RECORDS below:

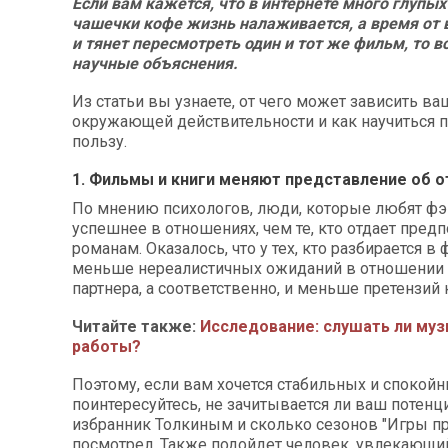
Если вам кажется, что в интернете много глупых
чашечки кофе жизнь налаживается, а время от 
и тянет пересмотреть один и тот же фильм, то в
научные объяснения.
Из статьи вы узнаете, от чего может зависить в
окружающей действительности и как научиться по
пользу.
1. Фильмы и книги меняют представление об 
По мнению психологов, люди, которые любят фэн
успешнее в отношениях, чем те, кто отдает пред
романам. Оказалось, что у тех, кто разбирается в 
меньше нереалистичных ожиданий в отношении 
партнера, а соответственно, и меньше претензий 
Читайте также:
Исследование: слушать ли муз
работы?
Поэтому, если вам хочется стабильных и спокой
поинтересуйтесь, не зачитывается ли ваш потен
избранник Толкиным и сколько сезонов "Игры пр
посмотрел. Также подойдет человек, увлекающий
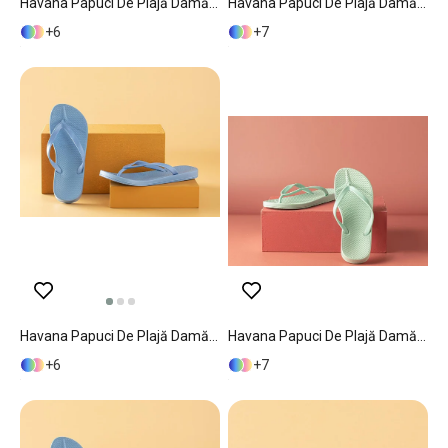
Havana Papuci De Plajă Damă, 39, Gri-Roz
Havana Papuci De Plajă Damă, 40, Gri-Roz
6
7
Havana Papuci De Plajă Damă, 38, Mentă - Roz Deschis
Havana Papuci De Plajă Damă, 39, Crem - Verde
6
7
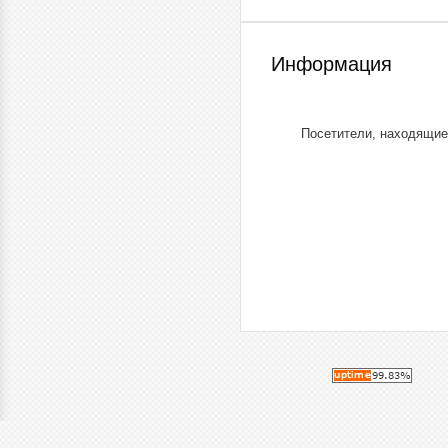
Информация
Посетители, находящие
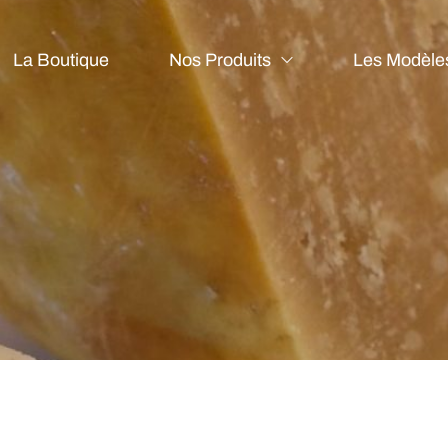
La Boutique
Nos Produits
Les Modèle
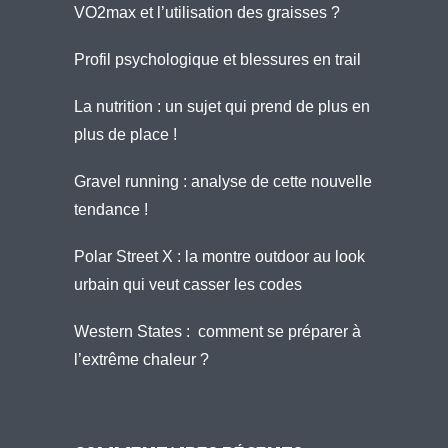
VO2max et l’utilisation des graisses ?
Profil psychologique et blessures en trail
La nutrition : un sujet qui prend de plus en
plus de place !
Gravel running : analyse de cette nouvelle
tendance !
Polar Street X : la montre outdoor au look
urbain qui veut casser les codes
Western States : comment se préparer à
l’extrême chaleur ?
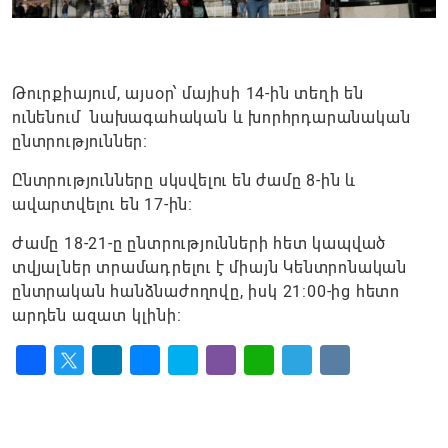
Թուրքիայում, այսօր՝ մայիսի 14-ին տեղի են
ունենում նախագահական և խորհրդարանական
ընտրություններ։
Ընտրությունները սկսվելու են ժամը 8-ին և
ավարտվելու են 17-ին։
Ժամը 18-21-ը ընտրությունների հետ կապված
տվյալներ տրամադրելու է միայն Կենտրոնական
ընտրական հանձնաժողովը, իսկ 21:00-ից հետո
արդեն ազատ կլինի։
Facebook
Twitter
LinkedIn
Messenger
Skype
Viber
WhatsApp
Telegram
VK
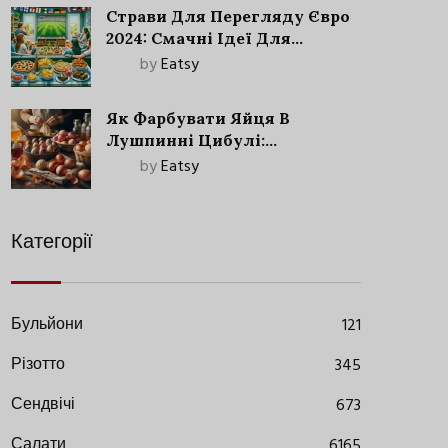
Страви Для Перегляду Євро
2024: Смачні Ідеї Для
Футбольного Свята
by
Eatsy
Як Фарбувати Яйця В
Лушпинні Цибулі:
Старовинний Метод З
by
Eatsy
Сучасними Нюансами
Категорії
Бульйони
121
Різотто
345
Сендвічі
673
Салати
6165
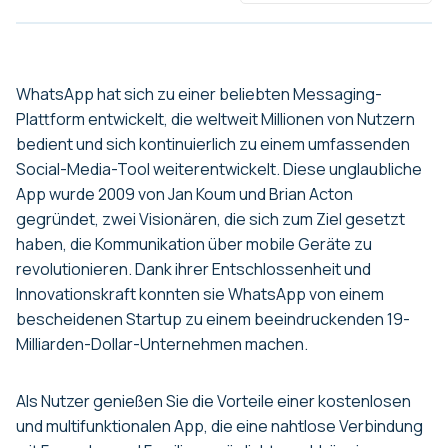
WhatsApp hat sich zu einer beliebten Messaging-
Plattform entwickelt, die weltweit Millionen von Nutzern
bedient und sich kontinuierlich zu einem umfassenden
Social-Media-Tool weiterentwickelt. Diese unglaubliche
App wurde 2009 von Jan Koum und Brian Acton
gegründet, zwei Visionären, die sich zum Ziel gesetzt
haben, die Kommunikation über mobile Geräte zu
revolutionieren. Dank ihrer Entschlossenheit und
Innovationskraft konnten sie WhatsApp von einem
bescheidenen Startup zu einem beeindruckenden 19-
Milliarden-Dollar-Unternehmen machen.
Als Nutzer genießen Sie die Vorteile einer kostenlosen
und multifunktionalen App, die eine nahtlose Verbindung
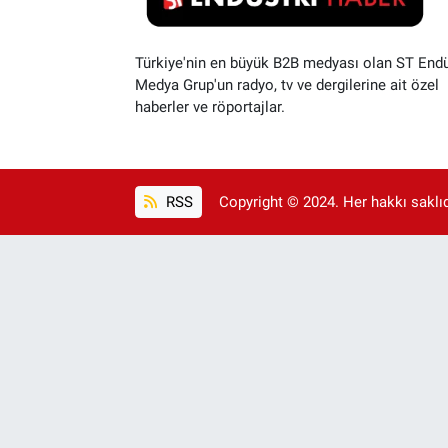
Türkiye'nin en büyük B2B medyası olan ST Endü
Medya Grup'un radyo, tv ve dergilerine ait özel
haberler ve röportajlar.
RSS
Copyright © 2024. Her hakkı saklıdı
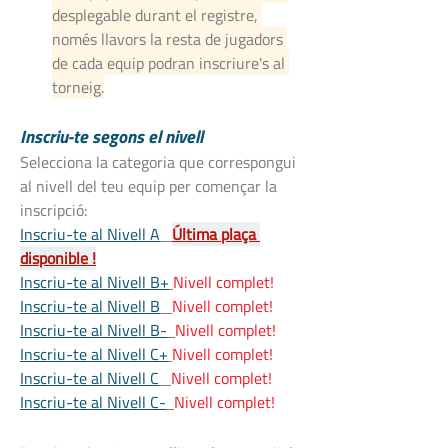
desplegable durant el registre, 
només llavors la resta de jugadors 
de cada equip podran inscriure's al 
torneig.
Inscriu-te segons el nivell
Selecciona la categoria que correspongui 
al nivell del teu equip per començar la 
inscripció:
Inscriu-te al Nivell A
Última plaça 
disponible !
Inscriu-te al Nivell B+
Nivell complet!
Inscriu-te al Nivell B
Nivell complet!
Inscriu-te al Nivell B-
Nivell complet!
Inscriu-te al Nivell C+
Nivell complet!
Inscriu-te al Nivell C
Nivell complet!
Inscriu-te al Nivell C-
Nivell complet!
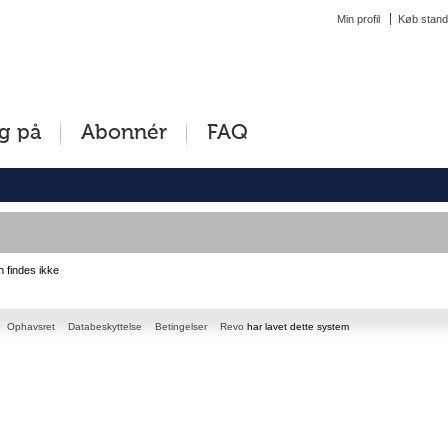
Min profil
Køb stand
g på
Abonnér
FAQ
n findes ikke
Ophavsret
Databeskyttelse
Betingelser
Revo
har lavet dette system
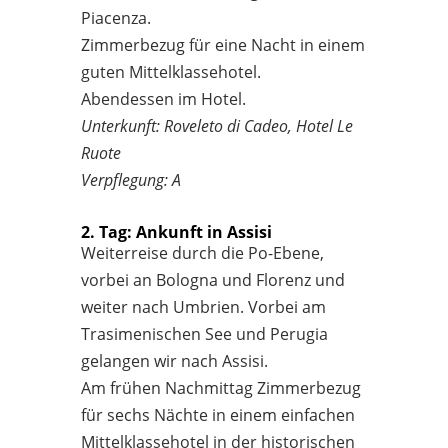
Piacenza.
Zimmerbezug für eine Nacht in einem
guten Mittelklassehotel.
Abendessen im Hotel.
Unterkunft: Roveleto di Cadeo, Hotel Le
Ruote
Verpflegung: A
2. Tag: Ankunft in Assisi
Weiterreise durch die Po-Ebene,
vorbei an Bologna und Florenz und
weiter nach Umbrien. Vorbei am
Trasimenischen See und Perugia
gelangen wir nach Assisi.
Am frühen Nachmittag Zimmerbezug
für sechs Nächte in einem einfachen
Mittelklassehotel in der historischen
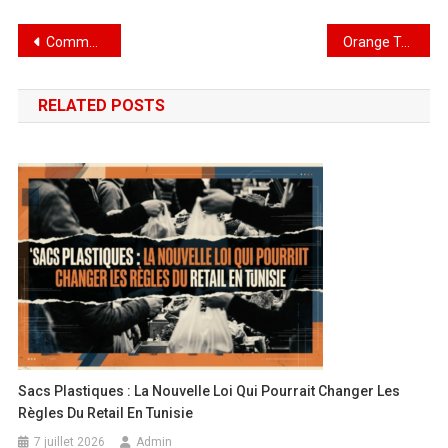
Commerce extérieur : ce que révèlent les échanges de la Tunisie en 2026
Orange Tunisie met en service le câble sous-marin MEDUSA
RELATED POSTS
Sacs Plastiques : La Nouvelle Loi Qui Pourrait Changer Les
Règles Du Retail En Tunisie
7 juillet 2026
Admin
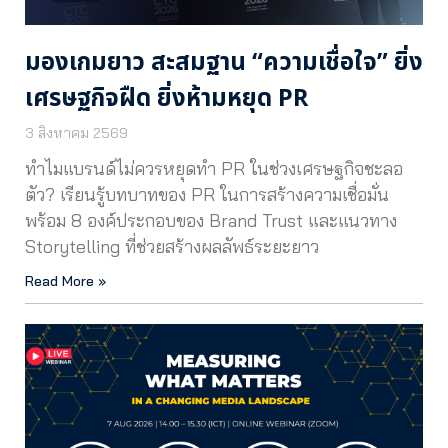
มองเกมยาว สะสมฐาน “ความเชื่อใจ” ยิ่ง
เศรษฐกิจฝืด ยิ่งห้ามหยุด PR
3 สิงหาคม 2569
ทำไมแบรนด์ไม่ควรหยุดทำ PR ในช่วงเศรษฐกิจชะลอ
ตัว? เรียนรู้บทบาทของ PR ในการสร้างความเชื่อมั่น
พร้อม 8 องค์ประกอบของ Brand Trust และแนวทาง
Storytelling ที่ช่วยสร้างผลลัพธ์ระยะยาว
Read More »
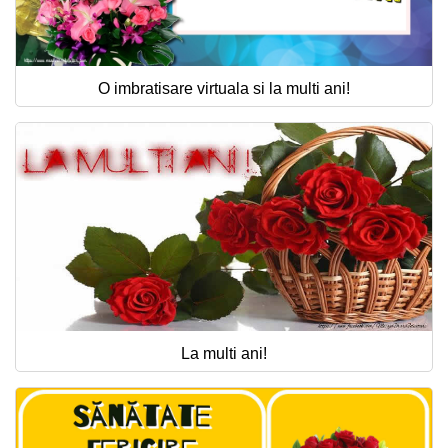
O imbratisare virtuala si la multi ani!
La multi ani!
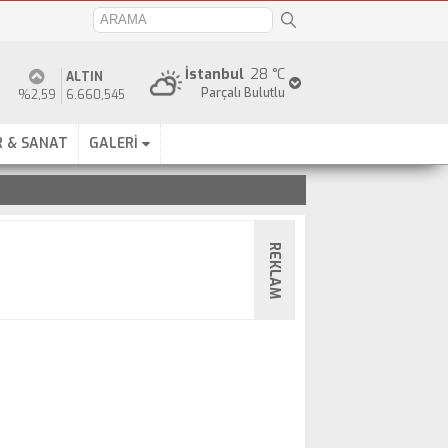
İstanbul
28 °C
ALTIN
Parçalı Bulutlu
%2,59
6.660,545
 & SANAT
GALERİ
REKLAM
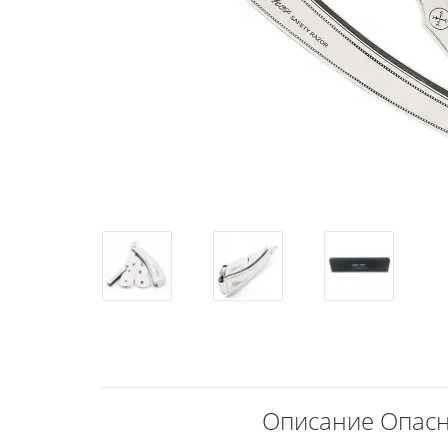
Описание Опасна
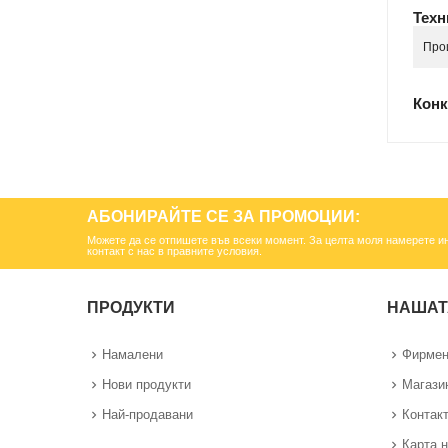
Техн
Про
Конк
АБОНИРАЙТЕ СЕ ЗА ПРОМОЦИИ:
Можете да се отпишете във всеки момент. За целта моля намерете 
контакт с нас в правните условия.
ПРОДУКТИ
НАШАТ
Намалени
Фирмен
Нови продукти
Магази
Най-продавани
Контак
Карта н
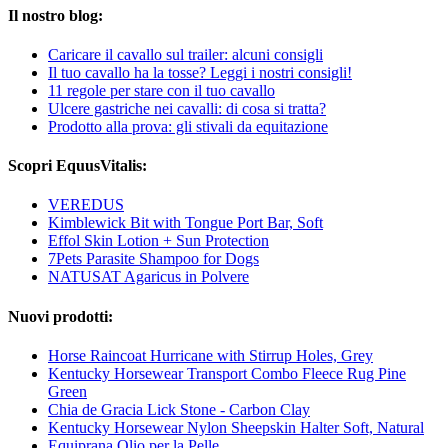
Il nostro blog:
Caricare il cavallo sul trailer: alcuni consigli
Il tuo cavallo ha la tosse? Leggi i nostri consigli!
11 regole per stare con il tuo cavallo
Ulcere gastriche nei cavalli: di cosa si tratta?
Prodotto alla prova: gli stivali da equitazione
Scopri EquusVitalis:
VEREDUS
Kimblewick Bit with Tongue Port Bar, Soft
Effol Skin Lotion + Sun Protection
7Pets Parasite Shampoo for Dogs
NATUSAT Agaricus in Polvere
Nuovi prodotti:
Horse Raincoat Hurricane with Stirrup Holes, Grey
Kentucky Horsewear Transport Combo Fleece Rug Pine
Green
Chia de Gracia Lick Stone - Carbon Clay
Kentucky Horsewear Nylon Sheepskin Halter Soft, Natural
Equiprana Olio per la Pelle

End of RECORDS.

# TASK INSTRUCTIONS:
The records above must be output exactly, except for their pictures.

# ANSWER TO THIS EXERCISE:
Если вам кажется, что в интернете много глупых
чашечки кофе жизнь налаживается, а время от 
и тянет пересмотреть один и тот же фильм, то в
научные объяснения.
Из статьи вы узнаете, от чего может зависить в
окружающей действительности и как научиться по
пользу.
1. Фильмы и книги меняют представление об 
По мнению психологов, люди, которые любят фэн
успешнее в отношениях, чем те, кто отдает пред
романам. Оказалось, что у тех, кто разбирается в 
меньше нереалистичных ожиданий в отношении 
партнера, а соответственно, и меньше претензий 
Читайте также:
Исследование: слушать ли муз
работы?
Поэтому, если вам хочется стабильных и спокой
поинтересуйтесь, не зачитывается ли ваш потен
избранник Толкиным и сколько сезонов "Игры пр
посмотрел. Также подойдет человек, увлекающий
Havana Papuci De Plajă Damă, 39, Gri-Roz
Havana Papuci De Plajă Damă, 40, Gri-Roz
6
7
Havana Papuci De Plajă Damă, 38, Mentă - Roz Deschis
Havana Papuci De Plajă Damă, 39, Crem - Verde
6
7
Информация
Посетители, находящие
La Boutique
Nos Produits
Les Modèle
VO2max et l’utilisation des graisses ?
Profil psychologique et blessures en trail
La nutrition : un sujet qui prend de plus en
plus de place !
Gravel running : analyse de cette nouvelle
tendance !
Polar Street X : la montre outdoor au look
urbain qui veut casser les codes
Western States : comment se préparer à
l’extrême chaleur ?
Թուրքիայում, այսօր՝ մայիսի 14-ին տեղի են
ունենում նախագահական և խորհրդարանական
ընտրություններ։
Ընտրությունները սկսվելու են ժամը 8-ին և
ավարտվելու են 17-ին։
Ժամը 18-21-ը ընտրությունների հետ կապված
տվյալներ տրամադրելու է միայն Կենտրոնական
ընտրական հանձնաժողովը, իսկ 21:00-ից հետո
արդեն ազատ կլինի։
Facebook
Twitter
LinkedIn
Messenger
Skype
Viber
WhatsApp
Telegram
VK
Страви Для Перегляду Євро
2024: Смачні Ідеї Для
Футбольного Свята
by
Eatsy
Як Фарбувати Яйця В
Лушпинні Цибулі:
Старовинний Метод З
by
Eatsy
Сучасними Нюансами
Категорії
Бульйони
121
Різотто
345
Сендвічі
673
Салати
6165
WhatsApp hat sich zu einer beliebten Messaging-
Plattform entwickelt, die weltweit Millionen von Nutzern
bedient und sich kontinuierlich zu einem umfassenden
Social-Media-Tool weiterentwickelt. Diese unglaubliche
App wurde 2009 von Jan Koum und Brian Acton
gegründet, zwei Visionären, die sich zum Ziel gesetzt
haben, die Kommunikation über mobile Geräte zu
revolutionieren. Dank ihrer Entschlossenheit und
Innovationskraft konnten sie WhatsApp von einem
bescheidenen Startup zu einem beeindruckenden 19-
Milliarden-Dollar-Unternehmen machen.
Als Nutzer genießen Sie die Vorteile einer kostenlosen
und multifunktionalen App, die eine nahtlose Verbindung
Türkiye'nin en büyük B2B medyası olan ST Endü
Medya Grup'un radyo, tv ve dergilerine ait özel
haberler ve röportajlar.
RSS
Copyright © 2024. Her hakkı saklıdı
desplegable durant el registre, 
només llavors la resta de jugadors 
de cada equip podran inscriure's al 
torneig.
Inscriu-te segons el nivell
Selecciona la categoria que correspongui 
al nivell del teu equip per començar la 
inscripció:
Inscriu-te al Nivell A
Última plaça 
disponible !
Inscriu-te al Nivell B+
Nivell complet!
Inscriu-te al Nivell B
Nivell complet!
Inscriu-te al Nivell B-
Nivell complet!
Inscriu-te al Nivell C+
Nivell complet!
Inscriu-te al Nivell C
Nivell complet!
Inscriu-te al Nivell C-
Nivell complet!
Min profil
Køb stand
g på
Abonnér
FAQ
n findes ikke
Ophavsret
Databeskyttelse
Betingelser
Revo
har lavet dette system
Piacenza.
Zimmerbezug für eine Nacht in einem
guten Mittelklassehotel.
Abendessen im Hotel.
Unterkunft: Roveleto di Cadeo, Hotel Le
Ruote
Verpflegung: A
2. Tag: Ankunft in Assisi
Weiterreise durch die Po-Ebene,
vorbei an Bologna und Florenz und
weiter nach Umbrien. Vorbei am
Trasimenischen See und Perugia
gelangen wir nach Assisi.
Am frühen Nachmittag Zimmerbezug
für sechs Nächte in einem einfachen
Mittelklassehotel in der historischen
Commerce extérieur : ce que révèlent les échanges de la Tunisie en 2026
Orange Tunisie met en service le câble sous-marin MEDUSA
RELATED POSTS
Sacs Plastiques : La Nouvelle Loi Qui Pourrait Changer Les
Règles Du Retail En Tunisie
7 juillet 2026
Admin
มองเกมยาว สะสมฐาน “ความเชื่อใจ” ยิ่ง
เศรษฐกิจฝืด ยิ่งห้ามหยุด PR
3 สิงหาคม 2569
ทำไมแบรนด์ไม่ควรหยุดทำ PR ในช่วงเศรษฐกิจชะลอ
ตัว? เรียนรู้บทบาทของ PR ในการสร้างความเชื่อมั่น
พร้อม 8 องค์ประกอบของ Brand Trust และแนวทาง
Storytelling ที่ช่วยสร้างผลลัพธ์ระยะยาว
Read More »
O imbratisare virtuala si la multi ani!
La multi ani!
İstanbul
28 °C
ALTIN
Parçalı Bulutlu
%2,59
6.660,545
 & SANAT
GALERİ
REKLAM
Описание Опасна
Техн
Про
Конк
АБОНИРАЙТЕ СЕ ЗА ПРОМОЦИИ:
Можете да се отпишете във всеки момент. За целта моля намерете 
контакт с нас в правните условия.
ПРОДУКТИ
НАШАТ
Намалени
Фирмен
Нови продукти
Магази
Най-продавани
Контак
Карта н
Il nostro blog:
Caricare il cavallo sul trailer: alcuni consigli
Il tuo cavallo ha la tosse? Leggi i nostri consigli!
11 regole per stare con il tuo cavallo
Ulcere gastriche nei cavalli: di cosa si tratta?
Prodotto alla prova: gli stivali da equitazione
Scopri EquusVitalis:
VEREDUS
Kimblewick Bit with Tongue Port Bar, Soft
Effol Skin Lotion + Sun Protection
7Pets Parasite Shampoo for Dogs
NATUSAT Agaricus in Polvere
Nuovi prodotti:
Horse Raincoat Hurricane with Stirrup Holes, Grey
Kentucky Horsewear Transport Combo Fleece Rug Pine
Green
Chia de Gracia Lick Stone - Carbon Clay
Kentucky Horsewear Nylon Sheepskin Halter Soft, Natural
Equiprana Olio per la Pelle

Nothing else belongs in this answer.